===== Data provided =====

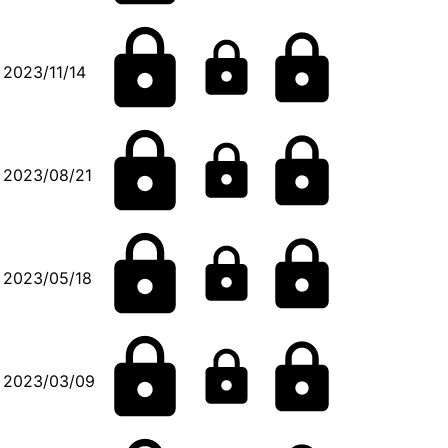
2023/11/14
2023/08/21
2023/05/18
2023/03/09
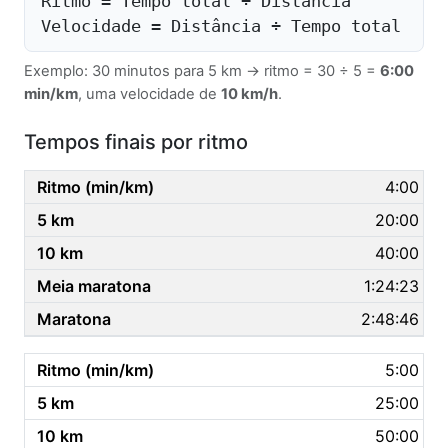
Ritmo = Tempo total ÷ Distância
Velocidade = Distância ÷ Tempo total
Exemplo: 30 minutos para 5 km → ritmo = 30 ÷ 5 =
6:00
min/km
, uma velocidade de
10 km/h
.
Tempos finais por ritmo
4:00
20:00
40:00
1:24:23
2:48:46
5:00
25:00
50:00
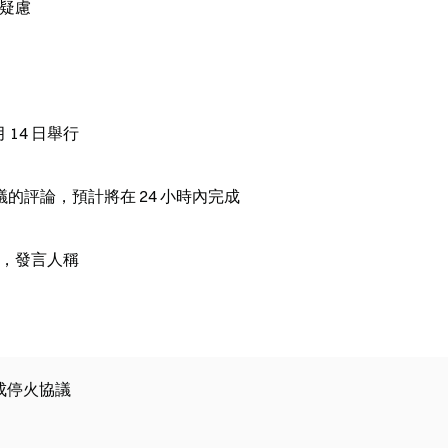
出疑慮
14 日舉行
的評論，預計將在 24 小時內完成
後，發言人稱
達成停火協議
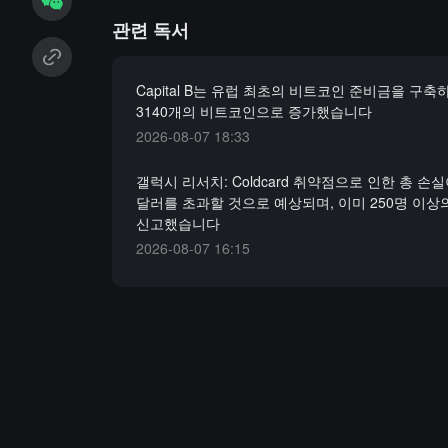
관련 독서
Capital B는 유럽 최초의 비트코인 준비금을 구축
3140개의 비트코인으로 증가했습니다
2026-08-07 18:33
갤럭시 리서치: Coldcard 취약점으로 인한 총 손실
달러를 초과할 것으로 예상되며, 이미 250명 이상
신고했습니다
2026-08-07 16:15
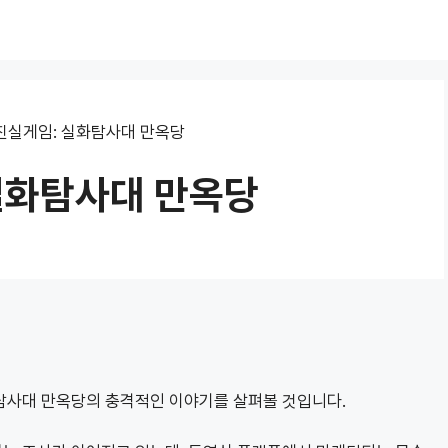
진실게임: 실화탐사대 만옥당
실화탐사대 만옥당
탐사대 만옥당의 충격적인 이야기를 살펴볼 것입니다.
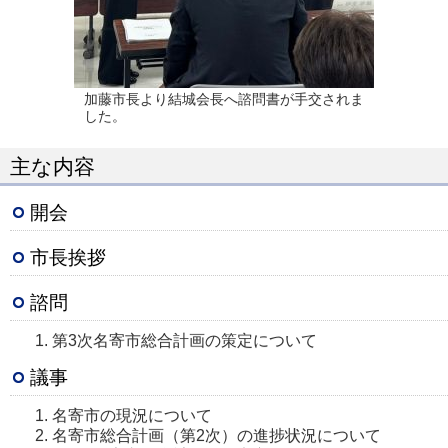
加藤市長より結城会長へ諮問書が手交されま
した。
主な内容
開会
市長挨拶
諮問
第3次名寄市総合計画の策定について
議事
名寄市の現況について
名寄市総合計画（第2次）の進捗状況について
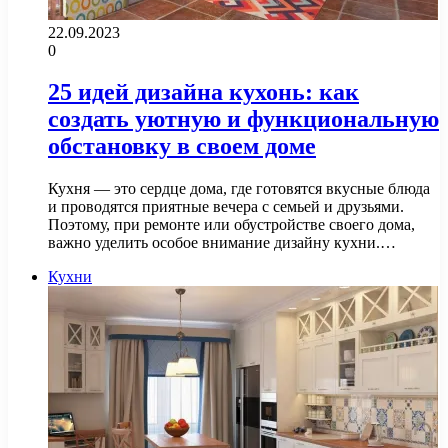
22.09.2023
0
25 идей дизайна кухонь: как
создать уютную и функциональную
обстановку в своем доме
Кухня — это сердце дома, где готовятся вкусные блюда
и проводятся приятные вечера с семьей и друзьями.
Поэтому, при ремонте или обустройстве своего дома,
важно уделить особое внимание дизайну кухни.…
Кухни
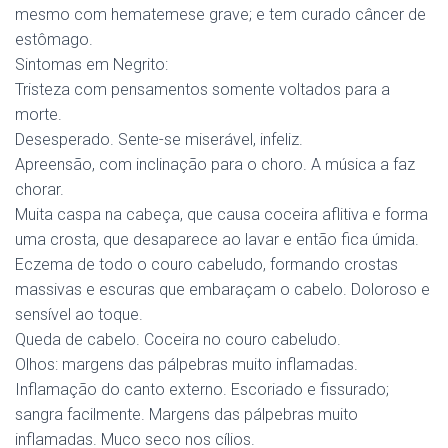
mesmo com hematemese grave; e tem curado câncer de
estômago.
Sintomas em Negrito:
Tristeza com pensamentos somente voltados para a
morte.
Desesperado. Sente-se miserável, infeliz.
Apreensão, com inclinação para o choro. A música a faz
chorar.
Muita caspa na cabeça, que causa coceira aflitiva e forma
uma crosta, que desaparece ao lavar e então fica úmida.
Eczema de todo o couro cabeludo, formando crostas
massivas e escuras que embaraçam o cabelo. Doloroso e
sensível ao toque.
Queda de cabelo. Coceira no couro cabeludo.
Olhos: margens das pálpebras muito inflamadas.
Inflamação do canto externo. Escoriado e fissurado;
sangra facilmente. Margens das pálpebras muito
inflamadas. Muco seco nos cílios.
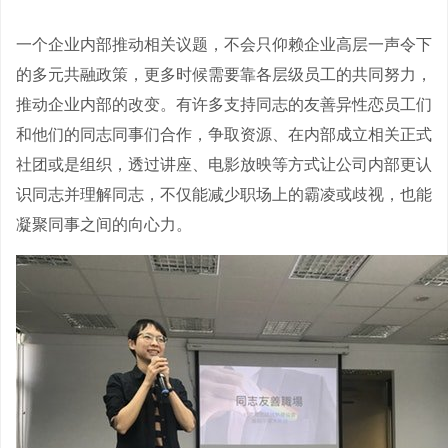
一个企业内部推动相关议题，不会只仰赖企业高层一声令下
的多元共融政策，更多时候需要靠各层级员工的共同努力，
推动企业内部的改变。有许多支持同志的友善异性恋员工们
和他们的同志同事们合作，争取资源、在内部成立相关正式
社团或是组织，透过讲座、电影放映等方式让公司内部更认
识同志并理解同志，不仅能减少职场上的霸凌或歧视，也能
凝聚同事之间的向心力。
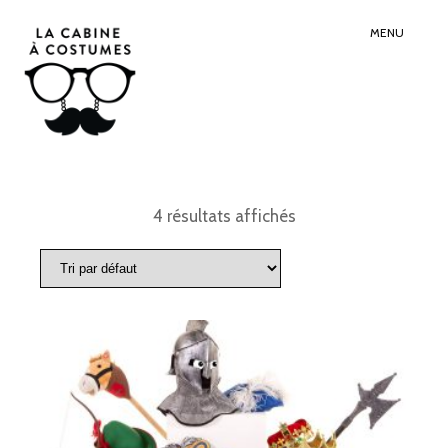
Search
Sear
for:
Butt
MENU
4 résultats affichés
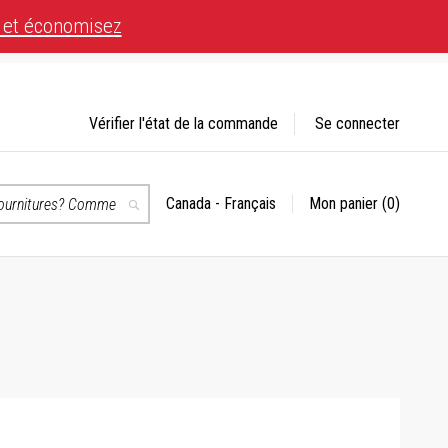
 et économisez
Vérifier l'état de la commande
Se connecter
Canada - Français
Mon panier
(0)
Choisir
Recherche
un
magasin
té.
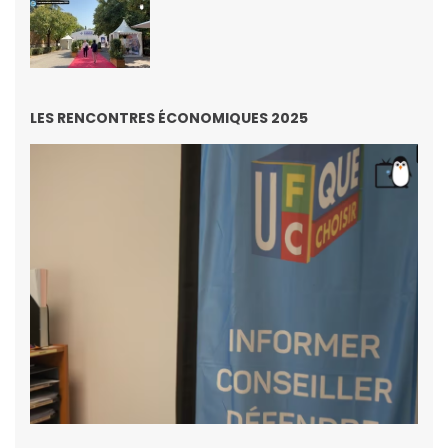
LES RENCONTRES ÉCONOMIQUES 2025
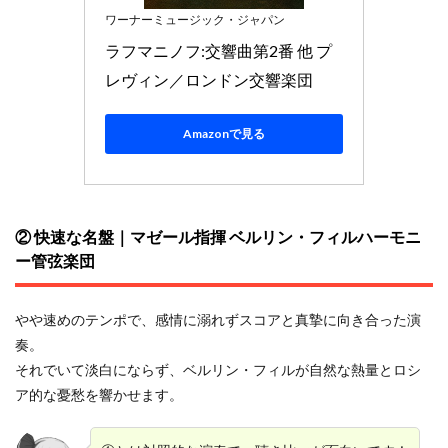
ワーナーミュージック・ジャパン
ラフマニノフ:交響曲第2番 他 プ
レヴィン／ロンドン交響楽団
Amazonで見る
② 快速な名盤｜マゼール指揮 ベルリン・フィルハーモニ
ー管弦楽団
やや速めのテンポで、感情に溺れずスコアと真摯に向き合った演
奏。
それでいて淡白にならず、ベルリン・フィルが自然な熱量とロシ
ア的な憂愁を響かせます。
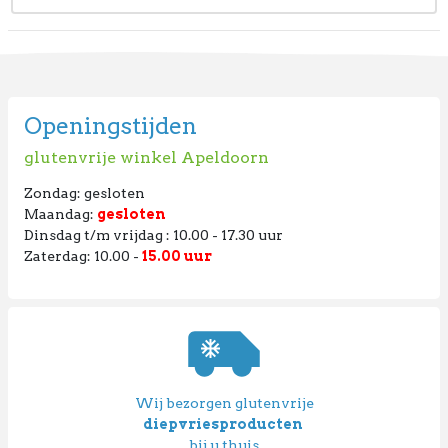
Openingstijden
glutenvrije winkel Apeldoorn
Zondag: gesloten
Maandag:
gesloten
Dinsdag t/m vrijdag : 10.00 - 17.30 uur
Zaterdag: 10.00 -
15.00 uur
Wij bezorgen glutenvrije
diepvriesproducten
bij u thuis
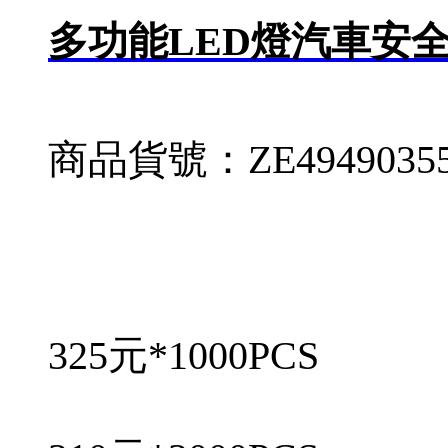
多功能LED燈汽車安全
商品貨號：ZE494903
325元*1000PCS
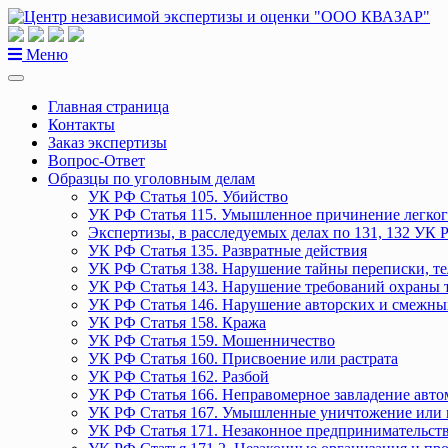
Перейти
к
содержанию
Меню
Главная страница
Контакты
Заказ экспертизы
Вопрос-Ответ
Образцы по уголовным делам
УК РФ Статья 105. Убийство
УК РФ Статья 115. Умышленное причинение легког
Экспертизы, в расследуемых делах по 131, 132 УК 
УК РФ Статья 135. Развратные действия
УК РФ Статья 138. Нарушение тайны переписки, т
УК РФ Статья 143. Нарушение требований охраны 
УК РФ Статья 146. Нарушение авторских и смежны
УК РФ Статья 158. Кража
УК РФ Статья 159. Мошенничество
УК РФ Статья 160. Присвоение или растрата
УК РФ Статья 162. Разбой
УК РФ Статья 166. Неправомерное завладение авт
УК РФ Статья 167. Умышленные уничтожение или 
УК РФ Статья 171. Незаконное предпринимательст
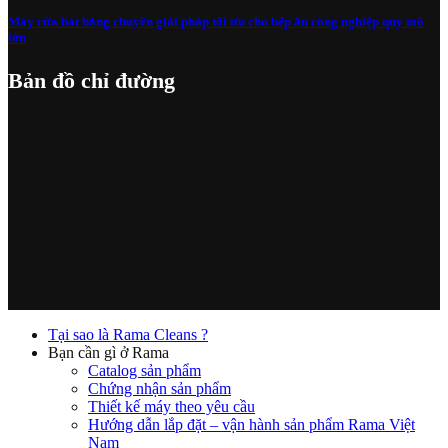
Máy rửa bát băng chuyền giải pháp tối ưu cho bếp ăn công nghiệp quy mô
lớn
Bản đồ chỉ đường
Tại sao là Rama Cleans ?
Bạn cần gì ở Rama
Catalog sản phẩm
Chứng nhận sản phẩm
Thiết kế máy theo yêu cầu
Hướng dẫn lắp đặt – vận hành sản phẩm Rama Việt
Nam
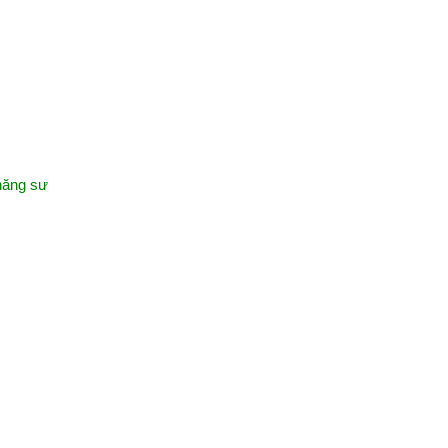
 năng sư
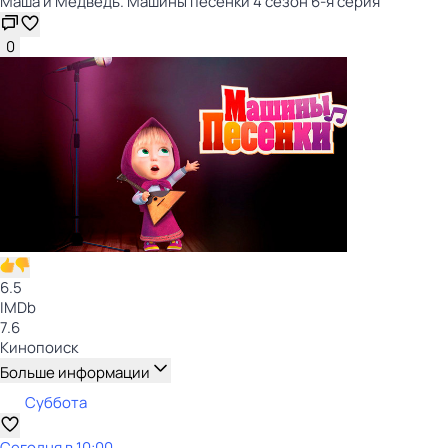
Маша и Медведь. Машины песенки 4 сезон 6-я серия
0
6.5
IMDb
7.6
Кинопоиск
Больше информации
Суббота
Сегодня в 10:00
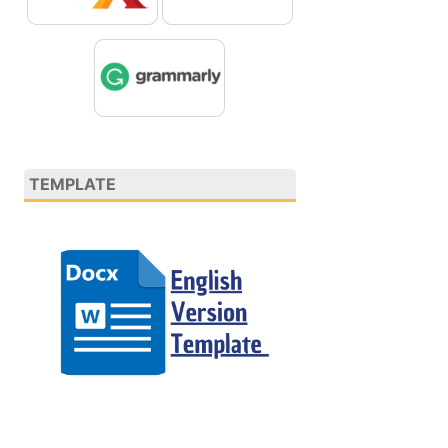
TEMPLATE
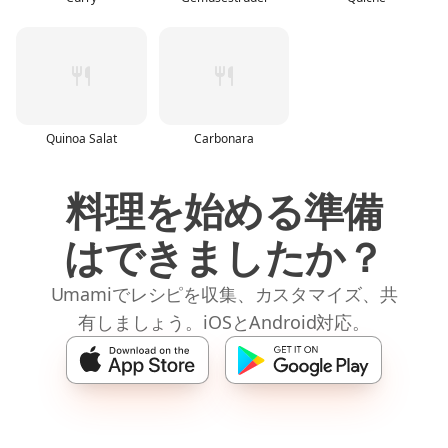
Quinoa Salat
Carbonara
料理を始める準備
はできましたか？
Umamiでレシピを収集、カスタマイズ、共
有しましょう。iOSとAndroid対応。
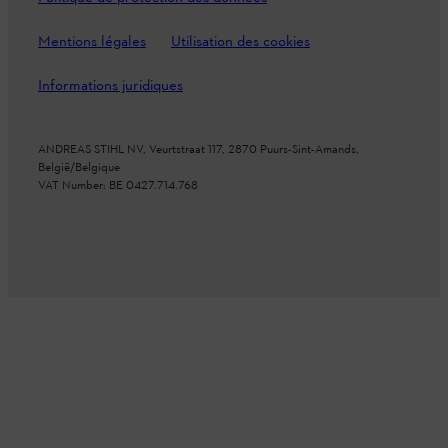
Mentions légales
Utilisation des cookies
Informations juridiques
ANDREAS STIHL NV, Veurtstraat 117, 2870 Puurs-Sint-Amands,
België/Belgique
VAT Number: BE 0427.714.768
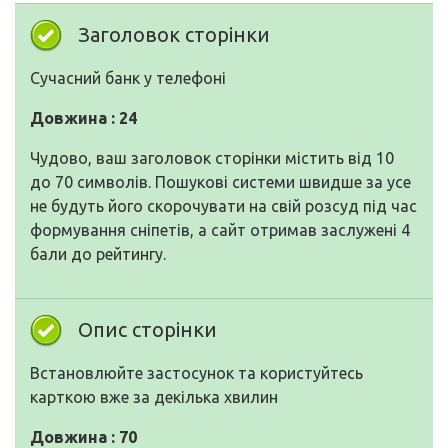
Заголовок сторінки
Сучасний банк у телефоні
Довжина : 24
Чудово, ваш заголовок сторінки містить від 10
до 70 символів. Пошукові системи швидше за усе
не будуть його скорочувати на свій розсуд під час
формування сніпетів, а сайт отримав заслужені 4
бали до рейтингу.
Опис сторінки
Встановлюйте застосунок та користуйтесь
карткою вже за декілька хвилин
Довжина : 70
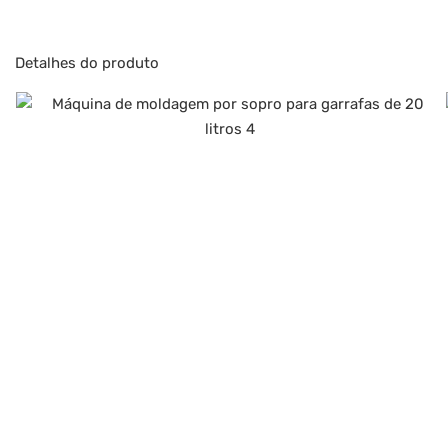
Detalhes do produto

=====

- Work request
Return every line above that contains the word "ベルリン".

- Response below
② 快速な名盤｜マゼール指揮 ベルリン・フィルハーモニ
それでいて淡白にならず、ベルリン・フィルが自然な熱量とロシ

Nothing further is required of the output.